Au cours de la vidéo « Voyage vers soi », Frédéric Lenoir relie les archétypes au processus d’individuation, qui vise à intégrer les différentes parts de la psyché pour devenir un individu complet. Les archétypes, en se manifestant dans nos vies (via des émotions fortes, des rêves ou des rencontres), nous poussent à explorer des aspects méconnus de nous-mêmes. Il souligne que Jung ne voyait pas les archétypes comme de simples concepts théoriques, mais comme des forces vivantes à explorer activement. Il encourage chacun à dialoguer avec ces archétypes, notamment à travers l’analyse des rêves ou des exercices d’imagination active (une sorte de méditation guidée où l’on interagit avec les figures de l’inconscient).

Pour Jung, les symboles ne sont pas de simples représentations, mais des ponts entre le conscient et l’inconscient, permettant à l’individu de se connecter à des vérités universelles.

3. LE SYMBOLISME de la Franc-maçonnerie

La Franc-maçonnerie, en tant que tradition initiatique, repose sur un riche corpus de symboles, de rituels et de mythes visant à guider l’initié vers une transformation intérieure et une compréhension plus profonde de l’univers. Le symbolisme maçonnique, bien que codifié dans des rituels spécifiques, est universel et intemporel, puisant dans des traditions aussi diverses que l’hermétisme, l’alchimie, la kabbale et les mystères antiques.

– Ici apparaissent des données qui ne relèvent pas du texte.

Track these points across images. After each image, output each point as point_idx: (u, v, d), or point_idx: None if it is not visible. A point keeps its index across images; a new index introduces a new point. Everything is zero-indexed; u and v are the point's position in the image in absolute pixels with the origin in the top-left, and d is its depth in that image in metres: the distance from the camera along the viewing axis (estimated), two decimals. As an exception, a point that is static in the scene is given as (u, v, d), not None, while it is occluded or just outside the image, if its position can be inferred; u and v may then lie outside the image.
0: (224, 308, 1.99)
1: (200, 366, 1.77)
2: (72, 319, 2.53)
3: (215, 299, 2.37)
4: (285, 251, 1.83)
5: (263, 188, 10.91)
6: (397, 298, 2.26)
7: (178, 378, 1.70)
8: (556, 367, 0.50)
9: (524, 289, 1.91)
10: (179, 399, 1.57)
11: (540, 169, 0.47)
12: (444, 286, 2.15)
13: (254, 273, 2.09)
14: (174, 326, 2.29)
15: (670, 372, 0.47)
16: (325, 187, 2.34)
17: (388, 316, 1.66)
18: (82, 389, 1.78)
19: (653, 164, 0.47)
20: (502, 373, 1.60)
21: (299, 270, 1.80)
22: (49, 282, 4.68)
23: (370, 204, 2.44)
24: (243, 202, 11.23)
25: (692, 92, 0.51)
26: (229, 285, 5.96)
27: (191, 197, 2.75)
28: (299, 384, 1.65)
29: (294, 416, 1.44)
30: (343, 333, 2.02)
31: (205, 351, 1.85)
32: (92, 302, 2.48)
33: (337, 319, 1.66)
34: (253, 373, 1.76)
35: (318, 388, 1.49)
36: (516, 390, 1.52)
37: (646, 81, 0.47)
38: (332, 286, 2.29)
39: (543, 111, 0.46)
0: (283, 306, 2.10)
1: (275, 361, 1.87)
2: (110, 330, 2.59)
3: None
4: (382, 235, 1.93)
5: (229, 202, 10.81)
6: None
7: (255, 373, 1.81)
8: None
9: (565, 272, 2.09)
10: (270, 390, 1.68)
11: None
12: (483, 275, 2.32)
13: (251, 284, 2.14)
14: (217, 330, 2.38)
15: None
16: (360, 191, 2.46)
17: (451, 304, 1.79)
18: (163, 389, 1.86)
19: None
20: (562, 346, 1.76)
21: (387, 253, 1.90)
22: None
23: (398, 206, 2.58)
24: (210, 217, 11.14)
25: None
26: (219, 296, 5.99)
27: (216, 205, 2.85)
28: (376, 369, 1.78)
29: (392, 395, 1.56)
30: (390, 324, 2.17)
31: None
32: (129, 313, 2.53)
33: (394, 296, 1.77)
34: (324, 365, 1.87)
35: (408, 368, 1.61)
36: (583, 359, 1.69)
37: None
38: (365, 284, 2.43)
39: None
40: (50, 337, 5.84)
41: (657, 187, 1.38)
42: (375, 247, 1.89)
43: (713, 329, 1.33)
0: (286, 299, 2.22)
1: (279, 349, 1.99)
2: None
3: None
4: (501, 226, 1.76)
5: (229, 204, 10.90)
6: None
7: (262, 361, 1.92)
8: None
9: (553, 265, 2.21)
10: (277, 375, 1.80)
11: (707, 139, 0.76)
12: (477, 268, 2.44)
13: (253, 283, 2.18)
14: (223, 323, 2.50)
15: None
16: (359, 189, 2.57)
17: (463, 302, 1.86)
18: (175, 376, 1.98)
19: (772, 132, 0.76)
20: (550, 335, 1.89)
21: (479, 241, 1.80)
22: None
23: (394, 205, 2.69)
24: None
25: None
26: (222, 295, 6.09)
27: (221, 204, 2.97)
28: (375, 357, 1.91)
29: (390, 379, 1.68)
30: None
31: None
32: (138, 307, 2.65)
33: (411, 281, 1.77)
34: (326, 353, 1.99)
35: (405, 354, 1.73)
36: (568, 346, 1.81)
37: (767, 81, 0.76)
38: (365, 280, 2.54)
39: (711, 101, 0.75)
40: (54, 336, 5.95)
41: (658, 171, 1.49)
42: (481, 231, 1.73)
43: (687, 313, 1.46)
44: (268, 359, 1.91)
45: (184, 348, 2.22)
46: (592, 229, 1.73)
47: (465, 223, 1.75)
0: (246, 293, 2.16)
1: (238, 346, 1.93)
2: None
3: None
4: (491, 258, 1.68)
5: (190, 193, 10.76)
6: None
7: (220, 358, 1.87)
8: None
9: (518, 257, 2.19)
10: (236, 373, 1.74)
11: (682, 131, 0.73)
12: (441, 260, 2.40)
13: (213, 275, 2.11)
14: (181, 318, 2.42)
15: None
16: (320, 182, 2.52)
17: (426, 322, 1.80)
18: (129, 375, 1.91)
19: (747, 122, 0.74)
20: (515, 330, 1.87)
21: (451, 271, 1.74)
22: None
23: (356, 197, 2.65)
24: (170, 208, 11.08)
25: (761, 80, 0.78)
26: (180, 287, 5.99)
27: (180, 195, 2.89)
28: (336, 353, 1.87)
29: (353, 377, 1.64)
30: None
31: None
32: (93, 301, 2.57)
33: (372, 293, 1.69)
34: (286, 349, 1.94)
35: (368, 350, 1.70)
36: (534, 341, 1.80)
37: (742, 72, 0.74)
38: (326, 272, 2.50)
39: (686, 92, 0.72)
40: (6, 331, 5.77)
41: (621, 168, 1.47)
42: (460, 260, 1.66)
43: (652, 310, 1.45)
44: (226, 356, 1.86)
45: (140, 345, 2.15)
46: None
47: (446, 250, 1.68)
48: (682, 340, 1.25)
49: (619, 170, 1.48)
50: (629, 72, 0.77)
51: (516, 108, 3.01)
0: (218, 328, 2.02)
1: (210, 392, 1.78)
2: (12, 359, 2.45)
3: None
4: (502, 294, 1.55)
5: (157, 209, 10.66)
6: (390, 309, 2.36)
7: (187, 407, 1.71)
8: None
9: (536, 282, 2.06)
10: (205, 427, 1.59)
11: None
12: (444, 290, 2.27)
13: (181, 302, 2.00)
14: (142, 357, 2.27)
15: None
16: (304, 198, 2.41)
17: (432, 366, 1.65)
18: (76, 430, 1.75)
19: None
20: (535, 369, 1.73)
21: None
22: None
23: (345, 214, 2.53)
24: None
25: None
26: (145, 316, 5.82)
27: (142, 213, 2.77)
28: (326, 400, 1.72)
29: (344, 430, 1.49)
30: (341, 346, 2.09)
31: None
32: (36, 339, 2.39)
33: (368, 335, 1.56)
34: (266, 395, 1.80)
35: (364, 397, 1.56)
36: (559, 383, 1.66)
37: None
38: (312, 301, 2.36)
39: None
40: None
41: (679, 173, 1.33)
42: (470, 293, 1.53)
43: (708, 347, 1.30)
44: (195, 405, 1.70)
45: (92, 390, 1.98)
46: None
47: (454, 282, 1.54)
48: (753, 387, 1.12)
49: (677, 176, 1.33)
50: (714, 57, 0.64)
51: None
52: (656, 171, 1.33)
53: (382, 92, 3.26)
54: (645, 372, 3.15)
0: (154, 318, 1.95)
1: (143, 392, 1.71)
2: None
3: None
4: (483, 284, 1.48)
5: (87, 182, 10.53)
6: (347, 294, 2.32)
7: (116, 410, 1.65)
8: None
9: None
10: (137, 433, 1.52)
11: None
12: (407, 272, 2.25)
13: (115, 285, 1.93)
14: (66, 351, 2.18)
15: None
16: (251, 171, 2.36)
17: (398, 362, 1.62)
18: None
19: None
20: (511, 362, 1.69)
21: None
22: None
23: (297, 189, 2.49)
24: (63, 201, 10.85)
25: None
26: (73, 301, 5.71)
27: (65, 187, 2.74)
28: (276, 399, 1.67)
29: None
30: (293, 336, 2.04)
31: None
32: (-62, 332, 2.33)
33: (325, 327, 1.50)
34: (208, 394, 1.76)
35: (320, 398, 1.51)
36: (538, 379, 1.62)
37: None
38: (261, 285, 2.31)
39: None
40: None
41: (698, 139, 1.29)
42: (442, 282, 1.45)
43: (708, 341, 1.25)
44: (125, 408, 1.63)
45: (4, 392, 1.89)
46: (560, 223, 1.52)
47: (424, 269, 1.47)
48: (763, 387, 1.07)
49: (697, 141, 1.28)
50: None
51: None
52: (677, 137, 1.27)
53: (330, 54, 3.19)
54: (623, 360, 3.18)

Les symboles maçonniques (l’équerre, le compas, le maillet, la pierre brute, le temple de Salomon, etc.) ne sont pas de simples métaphores, mais des outils de méditation et de transformation spirituelle. Ils fonctionnent comme des archétypes initiatiques, c’est-à-dire des images universelles qui relient l’individu à des vérités cosmiques et morales.

Le travail maçonnique consiste à polir la pierre brute, une métaphore de l’individuation ou de la quête de perfection intérieure.

Le rôle du rituel

Les rituels maçonniques, comme l’initiation ou l’élévation aux grades supérieurs, plongent l’initié dans un espace symbolique où il vit une expérience de mort et de renaissance, comparable aux visions mystiques de l’imaginal ou aux confrontations archétypiques de Jung. Ces rituels utilisent des images et des symboles (le cabinet de réflexion, le voyage initiatique, la lumière) pour provoquer un éveil spirituel.

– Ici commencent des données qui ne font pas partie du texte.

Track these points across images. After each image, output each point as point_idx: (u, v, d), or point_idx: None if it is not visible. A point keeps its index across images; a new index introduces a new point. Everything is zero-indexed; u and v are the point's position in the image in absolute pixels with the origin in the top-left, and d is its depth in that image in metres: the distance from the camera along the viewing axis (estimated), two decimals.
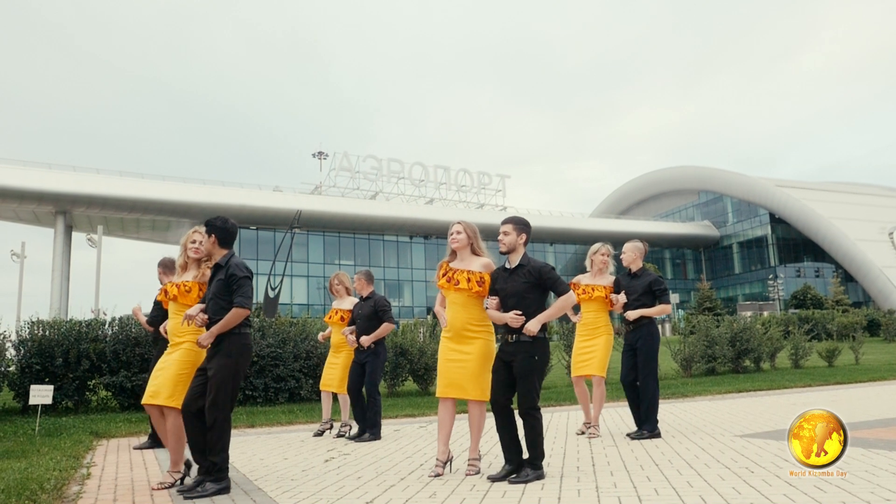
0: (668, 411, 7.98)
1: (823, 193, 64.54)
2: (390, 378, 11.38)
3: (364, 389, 6.60)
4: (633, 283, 6.20)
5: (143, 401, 4.50)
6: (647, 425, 5.94)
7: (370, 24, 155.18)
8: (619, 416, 7.67)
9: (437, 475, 4.40)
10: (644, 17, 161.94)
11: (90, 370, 9.37)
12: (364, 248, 53.41)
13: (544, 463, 4.44)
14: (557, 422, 7.38)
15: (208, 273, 4.50)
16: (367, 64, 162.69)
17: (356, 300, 6.98)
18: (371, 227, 52.82)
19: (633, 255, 6.27)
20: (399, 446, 5.98)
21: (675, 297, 57.60)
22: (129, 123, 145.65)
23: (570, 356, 12.57)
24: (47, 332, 9.37)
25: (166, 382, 4.40)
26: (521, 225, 4.54)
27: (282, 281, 27.97)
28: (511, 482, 4.11)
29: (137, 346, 9.49)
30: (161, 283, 6.40)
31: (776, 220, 63.41)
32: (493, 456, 5.18)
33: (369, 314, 6.59)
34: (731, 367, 14.55)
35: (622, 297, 6.14)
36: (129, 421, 8.10)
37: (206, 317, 4.31)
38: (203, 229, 4.54)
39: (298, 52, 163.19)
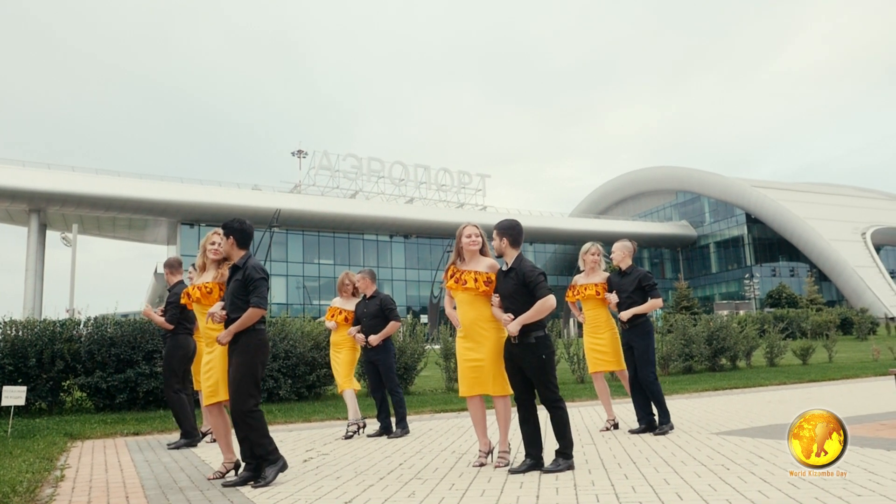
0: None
1: (799, 194, 65.48)
2: None
3: (386, 388, 6.70)
4: (624, 281, 6.28)
5: (204, 402, 4.73)
6: (662, 419, 6.04)
7: (353, 22, 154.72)
8: (598, 413, 7.71)
9: (481, 465, 4.68)
10: (628, 18, 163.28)
11: (64, 371, 9.24)
12: (344, 248, 53.23)
13: (519, 461, 4.46)
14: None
15: (227, 273, 4.68)
16: (349, 62, 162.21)
17: (358, 300, 7.01)
18: (351, 227, 52.65)
19: (622, 254, 6.36)
20: (378, 446, 5.97)
21: (611, 297, 58.14)
22: (106, 120, 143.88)
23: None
24: (20, 333, 9.22)
25: (221, 378, 4.59)
26: (503, 229, 4.69)
27: None
28: (544, 472, 4.28)
29: (113, 346, 9.37)
30: (169, 284, 6.49)
31: (752, 220, 64.21)
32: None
33: (375, 313, 6.63)
34: (708, 366, 14.71)
35: (614, 297, 6.25)
36: (105, 422, 8.00)
37: (225, 313, 4.49)
38: (222, 231, 4.71)
39: (280, 50, 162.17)
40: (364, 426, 6.87)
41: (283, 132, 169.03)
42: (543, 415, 4.49)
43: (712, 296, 65.33)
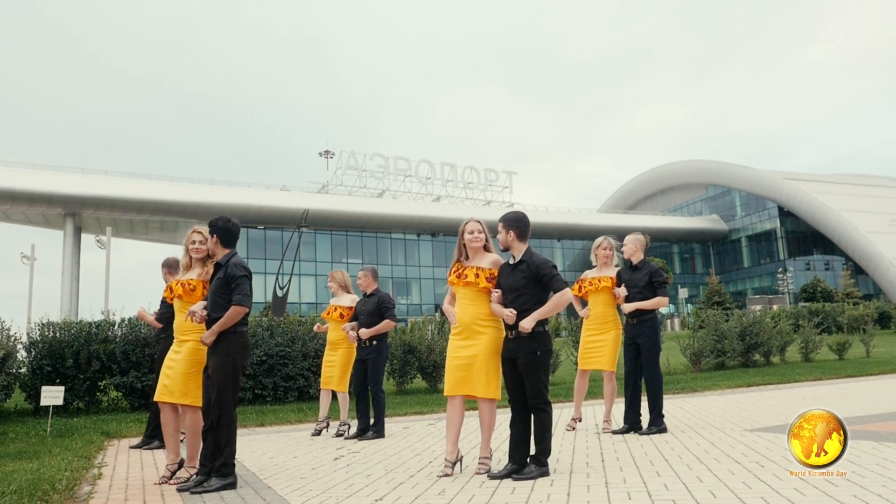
0: (678, 406, 7.95)
1: (833, 186, 64.13)
2: (399, 376, 11.39)
3: (369, 387, 6.60)
4: (635, 275, 6.17)
5: (155, 397, 4.61)
6: (653, 419, 5.94)
7: (376, 23, 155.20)
8: (618, 411, 7.64)
9: (446, 475, 4.34)
10: (651, 12, 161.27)
11: (100, 371, 9.43)
12: (371, 247, 53.45)
13: (552, 460, 4.44)
14: (568, 417, 7.36)
15: (212, 271, 4.58)
16: (373, 62, 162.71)
17: (355, 297, 6.99)
18: (378, 226, 52.86)
19: (633, 248, 6.24)
20: (408, 444, 5.98)
21: (683, 292, 57.46)
22: (137, 125, 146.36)
23: (577, 351, 12.64)
24: (58, 334, 9.44)
25: (177, 380, 4.51)
26: (509, 221, 4.58)
27: (290, 280, 28.03)
28: (514, 479, 4.10)
29: (147, 346, 9.54)
30: (166, 283, 6.46)
31: (785, 214, 63.06)
32: (503, 453, 5.18)
33: (372, 310, 6.60)
34: (741, 362, 14.49)
35: (623, 291, 6.12)
36: (140, 421, 8.14)
37: (205, 313, 4.38)
38: (203, 229, 4.65)
39: (305, 52, 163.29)
40: (328, 426, 6.94)
41: (310, 133, 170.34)
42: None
43: (745, 291, 64.32)
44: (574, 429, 6.34)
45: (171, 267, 6.55)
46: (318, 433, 6.91)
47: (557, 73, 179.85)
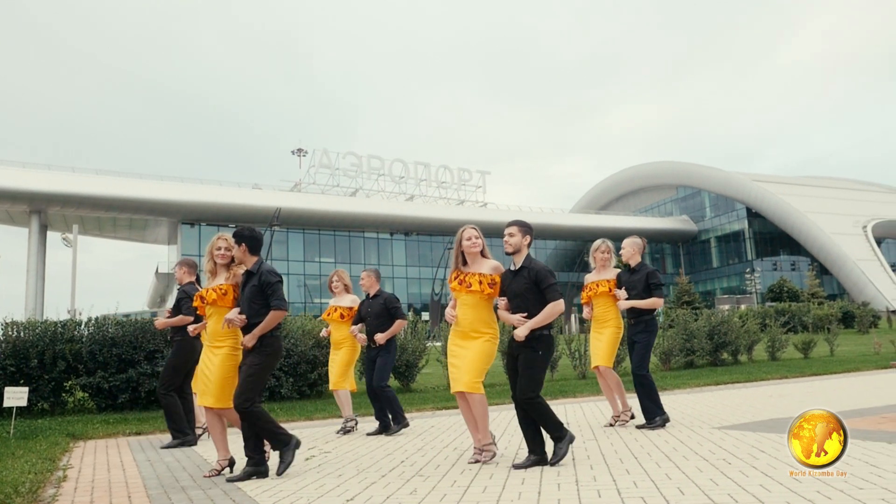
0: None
1: (799, 188, 65.42)
2: None
3: (374, 384, 6.64)
4: (633, 278, 6.33)
5: (198, 402, 5.00)
6: (658, 413, 6.07)
7: (354, 20, 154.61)
8: (599, 409, 7.72)
9: (476, 461, 4.64)
10: (627, 14, 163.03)
11: (66, 371, 9.25)
12: (344, 246, 53.22)
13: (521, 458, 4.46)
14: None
15: (239, 274, 4.82)
16: (350, 60, 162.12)
17: (356, 297, 6.98)
18: (351, 225, 52.64)
19: (631, 251, 6.42)
20: (380, 443, 5.97)
21: (620, 293, 58.06)
22: (107, 121, 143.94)
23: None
24: (22, 334, 9.22)
25: (215, 384, 4.68)
26: (525, 227, 4.78)
27: None
28: (552, 464, 4.38)
29: (114, 346, 9.38)
30: (181, 283, 6.53)
31: (753, 215, 64.13)
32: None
33: (379, 312, 6.60)
34: (710, 360, 14.70)
35: (623, 293, 6.28)
36: (107, 422, 8.01)
37: (244, 318, 4.59)
38: (227, 236, 4.92)
39: (280, 48, 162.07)
40: (356, 425, 6.90)
41: (283, 130, 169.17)
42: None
43: (714, 290, 65.30)
44: (613, 425, 6.40)
45: (191, 267, 6.59)
46: (346, 431, 6.81)
47: (534, 73, 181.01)
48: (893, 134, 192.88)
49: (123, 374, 9.32)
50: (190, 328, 5.97)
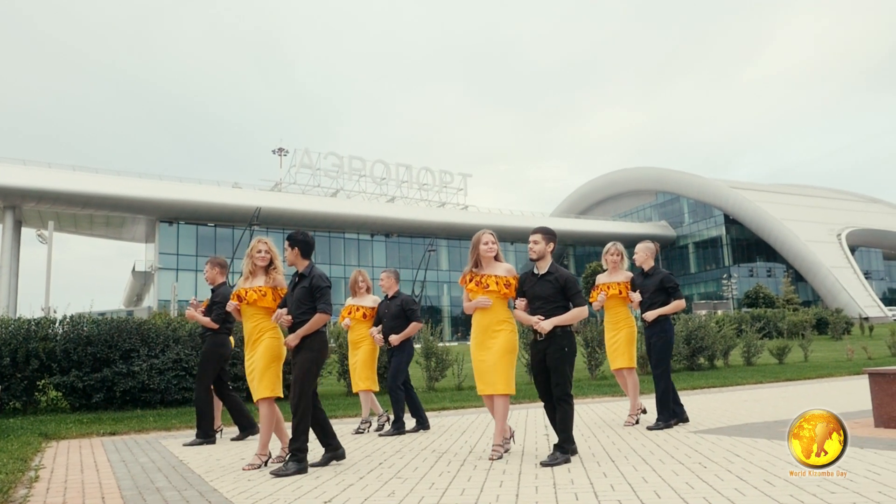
0: (625, 407, 8.10)
1: (776, 195, 66.30)
2: (348, 377, 11.29)
3: (387, 384, 6.75)
4: (646, 282, 6.45)
5: (255, 399, 5.08)
6: (660, 416, 6.19)
7: (337, 20, 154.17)
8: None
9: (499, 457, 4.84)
10: (608, 21, 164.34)
11: (39, 370, 9.11)
12: (324, 247, 52.99)
13: (514, 459, 4.47)
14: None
15: (278, 278, 5.10)
16: (332, 60, 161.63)
17: (377, 298, 7.03)
18: (332, 225, 52.44)
19: (644, 255, 6.55)
20: (358, 445, 5.95)
21: (634, 296, 58.54)
22: (85, 117, 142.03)
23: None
24: None
25: (259, 375, 4.99)
26: (549, 234, 5.05)
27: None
28: (542, 465, 4.48)
29: (89, 345, 9.25)
30: (213, 283, 6.55)
31: (730, 221, 64.89)
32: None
33: (396, 313, 6.65)
34: (686, 365, 14.84)
35: (637, 296, 6.42)
36: (80, 422, 7.90)
37: (290, 318, 4.83)
38: (266, 239, 5.22)
39: (262, 46, 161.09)
40: (369, 427, 6.90)
41: (264, 129, 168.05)
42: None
43: (691, 296, 65.95)
44: (636, 422, 6.52)
45: (222, 267, 6.63)
46: (379, 428, 6.85)
47: (516, 77, 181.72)
48: (868, 143, 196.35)
49: (98, 374, 9.20)
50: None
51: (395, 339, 6.62)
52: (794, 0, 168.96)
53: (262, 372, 4.97)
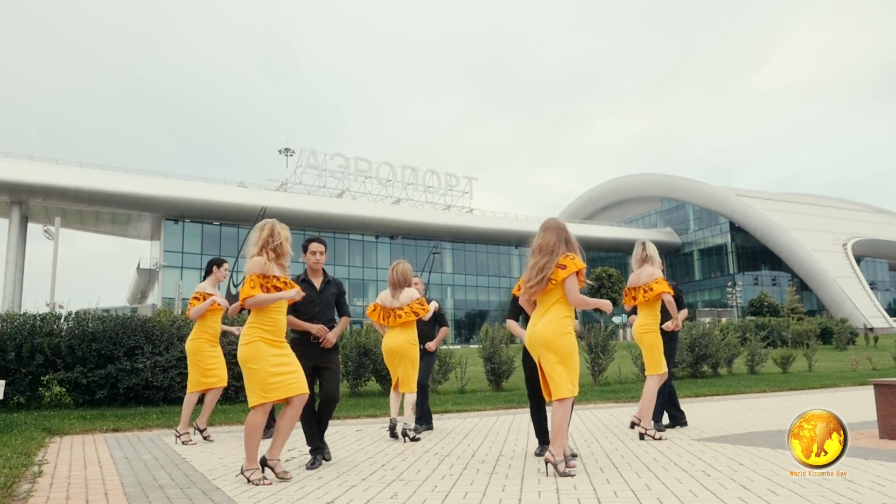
0: (629, 414, 8.08)
1: (782, 204, 66.14)
2: (353, 378, 11.32)
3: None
4: None
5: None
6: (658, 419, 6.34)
7: (345, 23, 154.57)
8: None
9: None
10: (613, 28, 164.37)
11: (44, 365, 9.14)
12: (329, 247, 52.63)
13: (504, 464, 4.45)
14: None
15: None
16: (340, 62, 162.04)
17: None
18: (337, 226, 52.50)
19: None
20: (361, 446, 5.95)
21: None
22: (93, 115, 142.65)
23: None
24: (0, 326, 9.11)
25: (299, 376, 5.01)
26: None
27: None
28: (536, 454, 4.76)
29: (94, 341, 9.28)
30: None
31: (736, 229, 64.75)
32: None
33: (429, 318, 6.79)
34: (690, 373, 14.81)
35: (671, 325, 6.45)
36: (84, 418, 7.92)
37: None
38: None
39: (271, 48, 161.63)
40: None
41: (271, 130, 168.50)
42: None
43: (695, 303, 65.83)
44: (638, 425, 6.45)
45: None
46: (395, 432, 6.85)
47: (520, 83, 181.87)
48: (874, 153, 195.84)
49: (102, 370, 9.22)
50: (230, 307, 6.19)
51: (431, 345, 6.92)
52: (799, 11, 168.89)
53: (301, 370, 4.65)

L’équerre et le compas : Ils représentent l’équilibre entre la matière (l’équerre) et l’esprit (le compas), un thème central dans l’alchimie spirituelle.

Le temple de Salomon : Symbole du cosmos et de l’âme humaine, il incarne l’idée d’une construction intérieure harmonieuse.

La lumière : Métaphore de la connaissance et de l’illumination, elle évoque l’accès à une réalité supérieure.

4. COMPARAISON des trois approches

La convergence

Le rôle central du symbole :

Chez Corbin, le symbole est une réalité ontologique dans l’imaginal, un pont vers le divin.

Chez Jung, le symbole est une manifestation des archétypes, un lien entre l’inconscient et le conscient.

En Franc-maçonnerie, le symbole est un outil initiatique, une clé pour accéder à des vérités universelles.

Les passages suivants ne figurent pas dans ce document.